> [Your task]:
The answer is the set of lines that include "Equipos", copied from the data below.

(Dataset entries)
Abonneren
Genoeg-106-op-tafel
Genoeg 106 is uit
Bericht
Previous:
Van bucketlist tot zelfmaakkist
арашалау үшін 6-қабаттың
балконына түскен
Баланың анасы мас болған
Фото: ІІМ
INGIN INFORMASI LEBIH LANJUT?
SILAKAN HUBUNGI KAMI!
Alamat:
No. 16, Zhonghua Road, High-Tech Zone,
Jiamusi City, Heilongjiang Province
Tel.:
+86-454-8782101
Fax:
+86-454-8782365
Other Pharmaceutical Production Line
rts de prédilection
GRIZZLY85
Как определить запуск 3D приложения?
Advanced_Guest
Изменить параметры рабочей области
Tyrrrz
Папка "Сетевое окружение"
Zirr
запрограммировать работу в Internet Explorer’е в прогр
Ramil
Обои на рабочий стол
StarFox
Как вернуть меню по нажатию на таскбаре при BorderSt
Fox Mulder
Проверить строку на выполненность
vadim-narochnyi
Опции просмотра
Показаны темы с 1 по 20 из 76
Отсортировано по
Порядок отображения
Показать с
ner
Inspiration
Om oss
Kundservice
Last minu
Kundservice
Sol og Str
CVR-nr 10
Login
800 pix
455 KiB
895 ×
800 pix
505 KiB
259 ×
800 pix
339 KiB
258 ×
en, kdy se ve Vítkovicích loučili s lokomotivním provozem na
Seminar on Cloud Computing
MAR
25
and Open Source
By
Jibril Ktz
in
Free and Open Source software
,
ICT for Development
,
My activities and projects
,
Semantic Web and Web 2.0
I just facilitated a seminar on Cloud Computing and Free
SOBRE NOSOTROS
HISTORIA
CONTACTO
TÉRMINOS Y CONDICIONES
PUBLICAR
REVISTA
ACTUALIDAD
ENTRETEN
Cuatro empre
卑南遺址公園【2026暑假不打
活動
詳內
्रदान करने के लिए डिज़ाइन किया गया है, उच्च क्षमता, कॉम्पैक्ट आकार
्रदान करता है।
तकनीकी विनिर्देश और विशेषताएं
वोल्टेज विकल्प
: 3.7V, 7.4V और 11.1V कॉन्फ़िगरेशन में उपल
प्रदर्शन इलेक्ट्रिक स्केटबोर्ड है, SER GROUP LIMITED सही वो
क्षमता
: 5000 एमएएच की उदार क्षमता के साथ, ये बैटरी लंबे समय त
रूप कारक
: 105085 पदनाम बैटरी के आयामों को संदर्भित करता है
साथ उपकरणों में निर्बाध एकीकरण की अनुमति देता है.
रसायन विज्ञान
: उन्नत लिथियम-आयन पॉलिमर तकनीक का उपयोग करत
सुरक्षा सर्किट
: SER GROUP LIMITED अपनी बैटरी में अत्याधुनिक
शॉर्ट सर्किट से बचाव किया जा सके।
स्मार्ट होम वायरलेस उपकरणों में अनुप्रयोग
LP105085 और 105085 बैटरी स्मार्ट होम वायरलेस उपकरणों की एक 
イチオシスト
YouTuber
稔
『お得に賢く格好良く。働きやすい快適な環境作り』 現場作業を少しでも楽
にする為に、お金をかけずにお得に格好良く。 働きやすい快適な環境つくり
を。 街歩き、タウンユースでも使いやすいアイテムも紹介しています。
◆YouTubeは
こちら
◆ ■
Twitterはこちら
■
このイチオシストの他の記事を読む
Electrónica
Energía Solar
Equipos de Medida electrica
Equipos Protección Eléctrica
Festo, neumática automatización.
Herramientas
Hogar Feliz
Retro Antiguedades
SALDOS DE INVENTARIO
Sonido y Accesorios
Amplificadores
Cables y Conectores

> [Output of the task]:
Equipos de Medida electrica
Equipos Protección Eléctrica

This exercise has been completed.